Read 436 Times
The young Royal Marine was finally coming home after serving three tours of duty in Afghanistan. He had arrived in the UK some months before and was now receiving treatment in a military hospital, but because of his intensive injuries he had been receiving specialist treatment before they could discharge him and allow him to go home. Upon being informed that he was being discharged, he now phoned his parents to tell them he would be coming home in a couple of days and was looking forward to seeing them again. Then he said, “I have a favour to ask you, I’d like to bring a friend home with me if that would be alright?” “Of course you can bring your friend,” said his parents. “There’s something you should know first,” the son continued, “He was pretty badly injured in the fighting, he stepped on a landmine and lost both legs and an arm and is confined to a wheelchair. I really want him to come and live with us, he has no family, nowhere else to go and there is plenty of room at our house, so what do you think?” There was a long pause on the other end of the phone and he could hear his parents talking softly to each other, then his dad came on the phone and said, “I’m sorry to hear about your friend, but someone with those dreadful injuries would be a terrible burden on us and I don’t think your mother would cope. Surely there must be long term hospitals for people like him?”

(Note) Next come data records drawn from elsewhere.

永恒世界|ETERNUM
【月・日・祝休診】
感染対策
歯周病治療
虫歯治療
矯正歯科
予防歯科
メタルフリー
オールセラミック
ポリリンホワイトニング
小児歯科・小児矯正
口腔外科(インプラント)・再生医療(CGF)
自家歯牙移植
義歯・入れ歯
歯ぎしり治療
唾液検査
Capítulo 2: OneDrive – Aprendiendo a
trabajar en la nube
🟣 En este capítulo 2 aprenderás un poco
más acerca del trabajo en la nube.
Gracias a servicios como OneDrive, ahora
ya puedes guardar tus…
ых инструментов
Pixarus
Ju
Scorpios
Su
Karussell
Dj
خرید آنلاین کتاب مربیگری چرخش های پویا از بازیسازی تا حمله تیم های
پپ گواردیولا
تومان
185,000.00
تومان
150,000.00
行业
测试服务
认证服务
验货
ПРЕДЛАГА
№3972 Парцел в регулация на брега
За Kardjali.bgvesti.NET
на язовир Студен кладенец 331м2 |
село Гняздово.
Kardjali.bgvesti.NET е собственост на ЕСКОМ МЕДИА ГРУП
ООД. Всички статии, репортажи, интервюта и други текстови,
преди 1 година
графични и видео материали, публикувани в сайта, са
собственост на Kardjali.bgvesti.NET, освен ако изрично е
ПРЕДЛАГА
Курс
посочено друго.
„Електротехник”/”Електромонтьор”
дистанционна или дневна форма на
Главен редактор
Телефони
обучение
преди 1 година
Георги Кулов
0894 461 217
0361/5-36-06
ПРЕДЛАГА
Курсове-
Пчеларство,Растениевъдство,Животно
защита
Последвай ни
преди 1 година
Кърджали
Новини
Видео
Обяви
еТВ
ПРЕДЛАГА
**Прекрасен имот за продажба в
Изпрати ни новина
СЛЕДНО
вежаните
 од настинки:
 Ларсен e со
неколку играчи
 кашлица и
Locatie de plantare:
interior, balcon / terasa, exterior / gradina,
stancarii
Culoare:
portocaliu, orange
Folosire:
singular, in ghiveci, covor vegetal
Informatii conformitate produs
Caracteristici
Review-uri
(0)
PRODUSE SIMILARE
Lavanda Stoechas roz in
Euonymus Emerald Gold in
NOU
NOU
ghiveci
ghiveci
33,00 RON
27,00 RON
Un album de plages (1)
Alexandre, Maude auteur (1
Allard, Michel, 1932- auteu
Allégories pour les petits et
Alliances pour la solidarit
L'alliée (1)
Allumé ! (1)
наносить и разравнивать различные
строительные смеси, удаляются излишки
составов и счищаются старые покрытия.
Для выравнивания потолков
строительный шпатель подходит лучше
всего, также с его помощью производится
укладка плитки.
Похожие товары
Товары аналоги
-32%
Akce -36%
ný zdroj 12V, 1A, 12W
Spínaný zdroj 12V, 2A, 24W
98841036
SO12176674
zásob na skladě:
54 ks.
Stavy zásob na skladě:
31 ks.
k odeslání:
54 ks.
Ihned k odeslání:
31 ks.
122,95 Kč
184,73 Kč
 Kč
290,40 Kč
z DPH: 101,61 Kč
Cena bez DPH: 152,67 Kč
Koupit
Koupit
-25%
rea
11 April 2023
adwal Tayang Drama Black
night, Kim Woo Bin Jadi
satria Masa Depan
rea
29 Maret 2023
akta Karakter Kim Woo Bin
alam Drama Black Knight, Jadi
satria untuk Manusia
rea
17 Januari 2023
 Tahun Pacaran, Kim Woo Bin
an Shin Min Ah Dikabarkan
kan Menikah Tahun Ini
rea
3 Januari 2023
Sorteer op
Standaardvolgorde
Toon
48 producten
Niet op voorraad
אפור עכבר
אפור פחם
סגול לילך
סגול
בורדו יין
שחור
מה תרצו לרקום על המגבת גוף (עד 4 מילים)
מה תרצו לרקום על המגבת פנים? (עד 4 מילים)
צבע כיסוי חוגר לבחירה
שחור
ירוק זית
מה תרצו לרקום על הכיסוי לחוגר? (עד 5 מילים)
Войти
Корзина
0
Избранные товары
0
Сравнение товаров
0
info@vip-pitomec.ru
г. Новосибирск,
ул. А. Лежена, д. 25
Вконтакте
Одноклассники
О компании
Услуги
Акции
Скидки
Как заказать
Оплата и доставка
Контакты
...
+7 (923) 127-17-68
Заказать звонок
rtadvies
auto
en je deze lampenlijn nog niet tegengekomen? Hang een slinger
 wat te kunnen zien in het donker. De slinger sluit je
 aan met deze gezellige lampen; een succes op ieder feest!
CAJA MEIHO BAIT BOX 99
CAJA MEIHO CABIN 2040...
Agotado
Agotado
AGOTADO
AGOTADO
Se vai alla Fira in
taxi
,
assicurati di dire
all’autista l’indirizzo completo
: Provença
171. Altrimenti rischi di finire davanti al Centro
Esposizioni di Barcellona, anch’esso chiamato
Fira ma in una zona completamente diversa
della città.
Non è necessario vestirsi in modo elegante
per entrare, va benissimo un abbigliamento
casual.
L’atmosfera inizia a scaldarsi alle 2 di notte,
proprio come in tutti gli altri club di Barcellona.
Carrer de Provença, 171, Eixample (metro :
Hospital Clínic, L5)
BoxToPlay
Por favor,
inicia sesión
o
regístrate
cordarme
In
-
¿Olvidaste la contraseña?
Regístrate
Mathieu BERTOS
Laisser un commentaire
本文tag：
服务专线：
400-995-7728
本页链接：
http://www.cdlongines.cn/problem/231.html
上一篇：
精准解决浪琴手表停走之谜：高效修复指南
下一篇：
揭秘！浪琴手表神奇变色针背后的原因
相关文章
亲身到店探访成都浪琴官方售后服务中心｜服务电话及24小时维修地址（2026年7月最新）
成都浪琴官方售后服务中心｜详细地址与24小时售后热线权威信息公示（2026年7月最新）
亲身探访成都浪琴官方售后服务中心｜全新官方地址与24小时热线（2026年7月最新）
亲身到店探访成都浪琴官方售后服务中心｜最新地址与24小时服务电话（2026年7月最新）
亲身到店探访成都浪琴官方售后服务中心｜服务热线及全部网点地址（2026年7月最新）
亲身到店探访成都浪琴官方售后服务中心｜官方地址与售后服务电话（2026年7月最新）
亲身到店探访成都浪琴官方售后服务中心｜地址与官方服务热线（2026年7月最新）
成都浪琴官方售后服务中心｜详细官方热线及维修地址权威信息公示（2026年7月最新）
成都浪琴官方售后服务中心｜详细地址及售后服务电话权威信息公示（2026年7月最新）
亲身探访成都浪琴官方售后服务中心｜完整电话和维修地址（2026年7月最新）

At this point in the conversation their son put down the receiver. The days passed by and they heard nothing more from him, until they were visited by a police officer who told them he had some bad news for them, their son had been found dead in his room earlier in the morning. His father asked how he died and was told he had committed suicide by taking sleeping pills washed down with half a bottle of whiskey. The parents were understandably distraught, but worse was to come, for when they went to identify his body they found he had no legs and only one arm!
I’m sure you will agree this is a very moving story, but with a basis of truth, as many of our soldiers did indeed suffer dreadful injuries whilst serving their country in Afghanistan. It would be easy to think badly of the family that said they couldn’t cope, but sometimes we all find it easy to love those who are good looking, or fun to be around. We don’t always like people who inconvenience us, or make us feel uncomfortable around them. The good news is that God loves us all and welcomes us into his family, regardless of how messed up we are.
“Hope, is the mechanism that keeps the human race tenaciously alive, with our dreaming, planning, and building. Hope is the opposite of cynicism and despair.”